**SOURCE PASSAGE**
====

In my continuing search for what I am missing in my version of democracy, I am rereading Przeworski’s book on representative government, an in depth and sensitive discussion of the issues involved in discussions of democracy. He points out that except for the brief use of the term democracy in ancient Athens, the term was not used until the 1500s and did not become popular until the 1800s. In his view democracy is equivalent to representative government and did not appear until the American and French revolutions. More precisely, representation was not applied to governments of large nation states until that time. It may have existed sporadically in small city states such as in Florence or Venice, but not on a large scale.

For Przeworski the issues involved in having a democratic government—indeed, in having any government—are those of dealing with economic inequality, ensuring political equality, ensuring the maximum freedom possible, and establishing a balance between liberty and order and stability.

Winters provides the perspective from which the issue of economic inequality needs to be discussed. It is not just a problem of controlling such inequality, as if the government could manipulate the oligarchs. It is rather the other way around, one of continued efforts of the government to placate the oligarchs so that they will allow the government to attend to the will of the people. The oligarchs set the limits within which the government operates.

In this context the issues of freedom and equality are ensured to the people through the democratic process--majority rule—and the rule of law and the sanctity of property, which are double-edged swords. The rule of law provides predictability to the people, but it also protects the wealth of the oligarchs. Oligarchs are afraid of majority rule because it provides the potential to upset their control of the people, and so they support restrictions on the application of majority rule. Without such restrictions they would have to rely on their ability to manipulate the people’s representatives to ensure continued protection of their wealth. The British example suggests that they need not fear.

But these issues of freedom vs equality are issues of any government, not just democratic governments, and are thus not intrinsic parts of the definition of democracy.

Thursday, March 15, 2012

Majority Rule


I have said in previous posts that elections and representative government is a necessary condition for democracy, but they are not sufficient. It is time to say what I believe to be the sufficient part of the definition of democracy. For my money, for a government to be democratic it has to be representative with free and fair elections, and it has to make legislative decisions using majority rule as the determinative criterion. In small organizations it may be possible to operate on the basis of consensus, where the majority defers to the greater influence of the leader or leaders, although I am not so sure of even that, but in a larger organization, such as a national government, there has to be an agreed upon rule for decision making, and majority rule is the most fair.

It is in this respect that the US government in particular is most egregiously non-democratic. From its beginning, in designing the constitution an during the ratification process, the supposed virtue of having supermajority rules for decision making was common, and so such rules were built into the design of the US government. It is this part of our constitution that most needs to change.

I wish I had some feedback on this point from those who believe that supermajorities are good, and more generally from those who reject even representative government, so that I could more deeply discuss this point. To me this is just a very simple and straightforward requirement for government, or any large organization, one that is implicit in most discussions, except when it comes to discussing the American government. There must be complications I in my naivete do not understand, or maybe there are some hidden virtues of not being fully democratic that do not get mentioned for fear of upsetting the masses.

====

**RAW DATA**
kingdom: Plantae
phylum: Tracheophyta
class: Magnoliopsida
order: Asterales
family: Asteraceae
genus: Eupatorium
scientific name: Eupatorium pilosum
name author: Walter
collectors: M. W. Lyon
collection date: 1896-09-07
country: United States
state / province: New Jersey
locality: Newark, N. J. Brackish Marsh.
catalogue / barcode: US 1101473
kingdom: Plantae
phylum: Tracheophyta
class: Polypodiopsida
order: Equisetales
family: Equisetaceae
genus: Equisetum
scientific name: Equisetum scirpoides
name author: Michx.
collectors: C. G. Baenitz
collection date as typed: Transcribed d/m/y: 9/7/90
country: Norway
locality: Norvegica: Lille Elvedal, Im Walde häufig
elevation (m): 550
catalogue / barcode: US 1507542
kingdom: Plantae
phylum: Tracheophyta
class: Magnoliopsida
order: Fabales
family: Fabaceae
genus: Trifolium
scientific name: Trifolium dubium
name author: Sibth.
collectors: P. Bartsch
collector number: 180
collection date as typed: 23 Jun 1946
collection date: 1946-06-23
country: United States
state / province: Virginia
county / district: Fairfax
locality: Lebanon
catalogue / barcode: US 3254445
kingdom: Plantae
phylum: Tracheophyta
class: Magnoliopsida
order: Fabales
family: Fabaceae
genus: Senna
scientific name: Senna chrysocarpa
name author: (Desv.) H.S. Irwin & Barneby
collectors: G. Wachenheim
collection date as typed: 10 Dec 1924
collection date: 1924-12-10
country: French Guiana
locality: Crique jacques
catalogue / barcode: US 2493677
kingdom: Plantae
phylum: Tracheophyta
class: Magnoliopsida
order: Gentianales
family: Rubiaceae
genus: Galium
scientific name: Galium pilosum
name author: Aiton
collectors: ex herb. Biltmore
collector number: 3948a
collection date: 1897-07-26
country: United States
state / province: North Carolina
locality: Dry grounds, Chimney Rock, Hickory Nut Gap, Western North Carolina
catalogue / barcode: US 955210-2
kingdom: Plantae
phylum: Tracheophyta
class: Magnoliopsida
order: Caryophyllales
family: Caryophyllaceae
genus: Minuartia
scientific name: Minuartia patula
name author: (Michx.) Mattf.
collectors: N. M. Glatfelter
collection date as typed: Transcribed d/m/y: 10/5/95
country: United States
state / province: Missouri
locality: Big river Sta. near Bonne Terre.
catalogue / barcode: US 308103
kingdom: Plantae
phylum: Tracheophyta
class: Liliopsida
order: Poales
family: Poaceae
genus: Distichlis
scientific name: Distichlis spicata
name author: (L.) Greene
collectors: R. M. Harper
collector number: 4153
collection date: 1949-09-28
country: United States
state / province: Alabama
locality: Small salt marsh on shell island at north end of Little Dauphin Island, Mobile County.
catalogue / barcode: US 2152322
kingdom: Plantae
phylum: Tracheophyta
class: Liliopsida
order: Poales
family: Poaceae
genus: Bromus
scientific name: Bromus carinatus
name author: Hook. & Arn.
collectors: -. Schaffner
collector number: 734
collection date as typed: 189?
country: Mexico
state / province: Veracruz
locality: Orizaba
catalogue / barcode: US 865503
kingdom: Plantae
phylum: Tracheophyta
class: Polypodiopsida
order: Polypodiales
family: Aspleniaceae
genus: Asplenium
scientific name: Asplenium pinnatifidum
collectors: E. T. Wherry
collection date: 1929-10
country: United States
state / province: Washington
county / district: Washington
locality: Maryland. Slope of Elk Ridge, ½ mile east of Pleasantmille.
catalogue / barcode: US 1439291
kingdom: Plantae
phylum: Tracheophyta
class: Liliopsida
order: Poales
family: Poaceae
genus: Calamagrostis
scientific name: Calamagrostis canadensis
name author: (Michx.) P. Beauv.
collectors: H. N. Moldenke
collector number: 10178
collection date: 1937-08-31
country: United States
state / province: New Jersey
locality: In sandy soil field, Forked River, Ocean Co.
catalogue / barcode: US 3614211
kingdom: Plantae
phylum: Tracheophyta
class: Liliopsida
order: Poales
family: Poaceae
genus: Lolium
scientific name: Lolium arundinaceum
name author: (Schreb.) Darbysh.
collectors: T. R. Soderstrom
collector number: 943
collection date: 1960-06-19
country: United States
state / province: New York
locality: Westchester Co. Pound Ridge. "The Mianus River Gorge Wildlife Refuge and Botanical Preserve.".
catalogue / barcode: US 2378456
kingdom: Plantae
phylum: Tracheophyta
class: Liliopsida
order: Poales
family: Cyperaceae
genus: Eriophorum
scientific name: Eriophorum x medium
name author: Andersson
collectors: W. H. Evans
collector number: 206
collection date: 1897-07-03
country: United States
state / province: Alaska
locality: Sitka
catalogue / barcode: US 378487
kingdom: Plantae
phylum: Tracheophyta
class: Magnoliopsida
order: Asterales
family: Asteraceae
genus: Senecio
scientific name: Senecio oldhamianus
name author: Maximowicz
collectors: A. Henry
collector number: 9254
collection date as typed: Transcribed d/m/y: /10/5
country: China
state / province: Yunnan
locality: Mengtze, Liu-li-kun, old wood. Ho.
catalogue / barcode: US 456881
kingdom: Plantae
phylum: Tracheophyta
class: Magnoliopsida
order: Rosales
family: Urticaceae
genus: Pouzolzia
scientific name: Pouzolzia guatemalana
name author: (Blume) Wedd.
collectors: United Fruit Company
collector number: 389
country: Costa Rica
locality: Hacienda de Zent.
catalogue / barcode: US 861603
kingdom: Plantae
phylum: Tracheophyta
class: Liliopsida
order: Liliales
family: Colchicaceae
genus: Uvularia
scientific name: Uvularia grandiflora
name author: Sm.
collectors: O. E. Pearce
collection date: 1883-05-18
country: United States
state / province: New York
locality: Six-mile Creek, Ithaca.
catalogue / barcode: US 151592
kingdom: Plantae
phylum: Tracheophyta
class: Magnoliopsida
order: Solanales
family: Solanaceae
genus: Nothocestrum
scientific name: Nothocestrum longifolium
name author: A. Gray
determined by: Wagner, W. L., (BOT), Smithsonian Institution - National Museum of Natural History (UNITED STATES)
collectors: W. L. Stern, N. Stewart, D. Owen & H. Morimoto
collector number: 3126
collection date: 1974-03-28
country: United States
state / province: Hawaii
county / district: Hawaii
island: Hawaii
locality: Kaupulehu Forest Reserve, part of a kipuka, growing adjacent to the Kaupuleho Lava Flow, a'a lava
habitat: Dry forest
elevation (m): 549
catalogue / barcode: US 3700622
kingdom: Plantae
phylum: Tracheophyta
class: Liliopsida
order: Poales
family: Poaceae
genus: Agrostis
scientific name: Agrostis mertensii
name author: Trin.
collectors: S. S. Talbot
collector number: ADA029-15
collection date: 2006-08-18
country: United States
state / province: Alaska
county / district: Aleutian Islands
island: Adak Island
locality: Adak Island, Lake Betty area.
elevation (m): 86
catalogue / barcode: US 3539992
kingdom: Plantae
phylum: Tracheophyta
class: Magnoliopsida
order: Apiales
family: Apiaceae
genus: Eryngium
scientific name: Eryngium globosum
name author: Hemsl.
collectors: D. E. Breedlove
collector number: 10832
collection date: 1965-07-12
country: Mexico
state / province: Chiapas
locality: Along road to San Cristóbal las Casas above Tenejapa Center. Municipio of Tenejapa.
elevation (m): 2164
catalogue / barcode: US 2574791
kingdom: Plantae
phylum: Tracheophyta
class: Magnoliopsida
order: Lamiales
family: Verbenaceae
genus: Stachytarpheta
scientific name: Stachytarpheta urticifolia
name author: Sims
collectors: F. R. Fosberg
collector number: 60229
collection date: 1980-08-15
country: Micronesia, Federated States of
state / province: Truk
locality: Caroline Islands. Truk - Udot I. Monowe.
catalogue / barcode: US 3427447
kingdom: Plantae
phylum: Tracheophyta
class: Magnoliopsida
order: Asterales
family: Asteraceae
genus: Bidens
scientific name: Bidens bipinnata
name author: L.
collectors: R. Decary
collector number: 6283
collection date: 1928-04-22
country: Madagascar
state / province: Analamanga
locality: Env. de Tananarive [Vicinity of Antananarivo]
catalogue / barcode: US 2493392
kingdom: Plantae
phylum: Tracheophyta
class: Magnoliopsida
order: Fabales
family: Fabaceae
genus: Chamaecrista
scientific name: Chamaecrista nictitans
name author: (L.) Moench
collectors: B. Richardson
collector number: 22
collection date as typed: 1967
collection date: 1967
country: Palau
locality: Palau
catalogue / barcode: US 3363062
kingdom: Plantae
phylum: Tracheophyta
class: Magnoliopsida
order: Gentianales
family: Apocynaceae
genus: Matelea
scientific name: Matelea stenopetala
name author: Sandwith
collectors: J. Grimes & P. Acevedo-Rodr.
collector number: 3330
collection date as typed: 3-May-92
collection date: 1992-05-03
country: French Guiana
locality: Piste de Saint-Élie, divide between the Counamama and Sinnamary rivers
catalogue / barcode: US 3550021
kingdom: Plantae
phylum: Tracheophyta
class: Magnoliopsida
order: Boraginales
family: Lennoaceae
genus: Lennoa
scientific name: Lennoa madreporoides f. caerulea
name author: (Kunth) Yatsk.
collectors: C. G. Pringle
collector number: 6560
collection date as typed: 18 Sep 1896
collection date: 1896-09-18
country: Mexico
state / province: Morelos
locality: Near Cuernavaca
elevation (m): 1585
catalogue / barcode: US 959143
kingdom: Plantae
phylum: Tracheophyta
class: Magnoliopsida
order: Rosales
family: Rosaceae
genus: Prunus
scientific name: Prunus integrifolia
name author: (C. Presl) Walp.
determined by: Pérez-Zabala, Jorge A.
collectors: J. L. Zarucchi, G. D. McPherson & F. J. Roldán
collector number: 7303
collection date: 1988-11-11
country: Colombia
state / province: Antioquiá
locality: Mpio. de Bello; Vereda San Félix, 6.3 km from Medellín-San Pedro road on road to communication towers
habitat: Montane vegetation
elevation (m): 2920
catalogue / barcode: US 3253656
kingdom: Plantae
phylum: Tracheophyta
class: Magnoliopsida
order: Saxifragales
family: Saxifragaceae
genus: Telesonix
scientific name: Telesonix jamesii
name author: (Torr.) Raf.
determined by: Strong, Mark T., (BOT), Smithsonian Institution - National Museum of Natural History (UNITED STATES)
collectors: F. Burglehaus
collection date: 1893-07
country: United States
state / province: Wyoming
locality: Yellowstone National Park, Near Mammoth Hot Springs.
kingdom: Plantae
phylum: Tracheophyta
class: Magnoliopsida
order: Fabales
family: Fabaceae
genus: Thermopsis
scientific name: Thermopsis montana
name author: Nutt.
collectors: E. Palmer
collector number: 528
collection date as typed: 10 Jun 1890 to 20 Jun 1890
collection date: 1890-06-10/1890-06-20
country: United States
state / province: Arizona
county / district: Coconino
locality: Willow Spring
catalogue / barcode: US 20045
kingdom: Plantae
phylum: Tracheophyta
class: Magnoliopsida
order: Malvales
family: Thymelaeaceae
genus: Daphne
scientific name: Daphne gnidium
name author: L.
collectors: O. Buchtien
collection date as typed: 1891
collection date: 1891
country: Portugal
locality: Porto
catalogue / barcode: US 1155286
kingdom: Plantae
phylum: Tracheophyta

====

**OBJECTIVES**
1. According to the passage on democracy, in what century did the term democracy become popular?
2. Carry on the passage on democracy, writing the paragraph that would come after its final sentence.
The rows play no part in this work.

**IN RESPONSE**
1. The term democracy became popular in the 1800s.

2.
Thursday, March 8, 2012

Elections essential


Winters admits that democracy exists only within the space provided for it by the oligarchs. Fortunately that space is much greater in the modern world than it was for the Greeks and Romans, or in the Italian city-states. The fact remains, though, that democracy exists only insofar as the oligarchs allow it, and provided that the democracy protect the oligarchs’ wealth from threats, both external and internal. If democratic decision making itself threatens the oligarchs, it gives preference to the oligarchs, in the name of the rule of law and the sanctity of property rights. Politics is the continual struggle of the oligarchs to protect their wealth from threats from other oligarchs primarily, and only secondarily from the people.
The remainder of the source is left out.